Binding symmetry and surface flexibility mediate antibody self-association.
Schrag, J.D., Picard, M.E., Gaudreault, F., Gagnon, L.P., Baardsnes, J., Manenda, M.S., Sheff, J., Deprez, C., Baptista, C., Hogues, H., Kelly, J.F., Purisima, E.O., Shi, R., Sulea, T.(2019) MAbs 11: 1300-1318
- PubMed: 31318308 
- DOI: https://doi.org/10.1080/19420862.2019.1632114
- Primary Citation of Related Structures:  
6MXR, 6MXS, 6MY4, 6MY5 - PubMed Abstract: 
Solution stability is an important factor in the optimization of engineered biotherapeutic candidates such as monoclonal antibodies because of its possible effects on manufacturability, pharmacology, efficacy and safety.
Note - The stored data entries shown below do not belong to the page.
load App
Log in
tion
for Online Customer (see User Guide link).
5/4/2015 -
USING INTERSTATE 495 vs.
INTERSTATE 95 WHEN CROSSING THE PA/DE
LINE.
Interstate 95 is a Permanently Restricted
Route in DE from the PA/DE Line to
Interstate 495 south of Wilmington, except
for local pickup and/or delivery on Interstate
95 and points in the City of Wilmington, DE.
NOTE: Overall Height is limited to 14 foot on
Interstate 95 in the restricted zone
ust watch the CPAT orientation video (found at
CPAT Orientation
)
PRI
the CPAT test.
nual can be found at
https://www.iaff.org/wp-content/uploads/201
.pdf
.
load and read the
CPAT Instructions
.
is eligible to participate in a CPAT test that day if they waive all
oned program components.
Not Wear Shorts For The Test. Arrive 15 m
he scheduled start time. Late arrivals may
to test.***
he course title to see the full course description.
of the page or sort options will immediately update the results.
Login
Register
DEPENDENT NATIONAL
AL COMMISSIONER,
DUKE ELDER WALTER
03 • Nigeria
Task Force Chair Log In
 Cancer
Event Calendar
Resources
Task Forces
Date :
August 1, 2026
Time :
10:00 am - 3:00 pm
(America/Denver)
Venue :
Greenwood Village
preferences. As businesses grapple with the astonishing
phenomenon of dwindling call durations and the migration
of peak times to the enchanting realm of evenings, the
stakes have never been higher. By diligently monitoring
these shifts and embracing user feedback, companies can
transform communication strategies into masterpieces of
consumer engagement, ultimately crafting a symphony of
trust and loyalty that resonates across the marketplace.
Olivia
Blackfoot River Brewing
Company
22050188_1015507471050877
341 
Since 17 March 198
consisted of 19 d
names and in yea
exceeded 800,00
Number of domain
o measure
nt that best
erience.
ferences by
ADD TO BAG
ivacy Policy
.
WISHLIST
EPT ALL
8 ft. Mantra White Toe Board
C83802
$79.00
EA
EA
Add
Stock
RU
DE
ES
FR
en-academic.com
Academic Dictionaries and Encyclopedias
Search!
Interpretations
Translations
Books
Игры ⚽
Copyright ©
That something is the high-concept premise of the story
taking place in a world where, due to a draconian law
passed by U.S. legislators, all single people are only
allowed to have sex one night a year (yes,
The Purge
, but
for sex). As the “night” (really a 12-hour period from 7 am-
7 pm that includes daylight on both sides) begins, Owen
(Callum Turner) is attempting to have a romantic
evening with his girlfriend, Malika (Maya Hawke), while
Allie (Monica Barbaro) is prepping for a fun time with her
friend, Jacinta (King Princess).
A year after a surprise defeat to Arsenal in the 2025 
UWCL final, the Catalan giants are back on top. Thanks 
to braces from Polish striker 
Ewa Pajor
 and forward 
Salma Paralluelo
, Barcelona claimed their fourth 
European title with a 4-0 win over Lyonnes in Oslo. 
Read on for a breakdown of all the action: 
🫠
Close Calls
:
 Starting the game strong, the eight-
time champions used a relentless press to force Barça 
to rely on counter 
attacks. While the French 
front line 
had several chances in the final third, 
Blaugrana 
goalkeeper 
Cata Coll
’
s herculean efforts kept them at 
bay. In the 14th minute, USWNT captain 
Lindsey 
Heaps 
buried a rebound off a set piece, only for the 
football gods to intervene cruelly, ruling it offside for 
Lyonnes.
A detailed atomic understanding of the mechanisms governing self-association of natively folded protein monomers is required to devise predictive tools to guide screening and re-engineering along the drug development pipeline. We investigated pairs of affinity-matured full-size antibodies and observed drastically different propensities to aggregate from variants differing by a single amino-acid. Biophysical testing showed that antigen-binding fragments (Fabs) from the aggregating antibodies also reversibly associated with equilibrium dissociation constants in the low-micromolar range. Crystal structures (PDB accession codes 6MXR, 6MXS, 6MY4, 6MY5) and bottom-up hydrogen-exchange mass spectrometry revealed that Fab self-association occurs in a symmetric mode that involves the antigen complementarity-determining regions. Subtle local conformational changes incurred upon point mutation of monomeric variants foster formation of complementary polar interactions and hydrophobic contacts to generate a dimeric Fab interface. Testing of popular in silico tools generally indicated low reliabilities for predicting the aggregation propensities observed. A structure-aggregation data set is provided here in order to stimulate further improvements of in silico tools for prediction of native aggregation. Incorporation of intermolecular docking, conformational flexibility, and short-range packing interactions may all be necessary features of the ideal algorithm.
Organizational Affiliation: 
Human Health Therapeutics Research Centre, National Research Council Canada , Montreal , QC H4P 2R2 , Canada.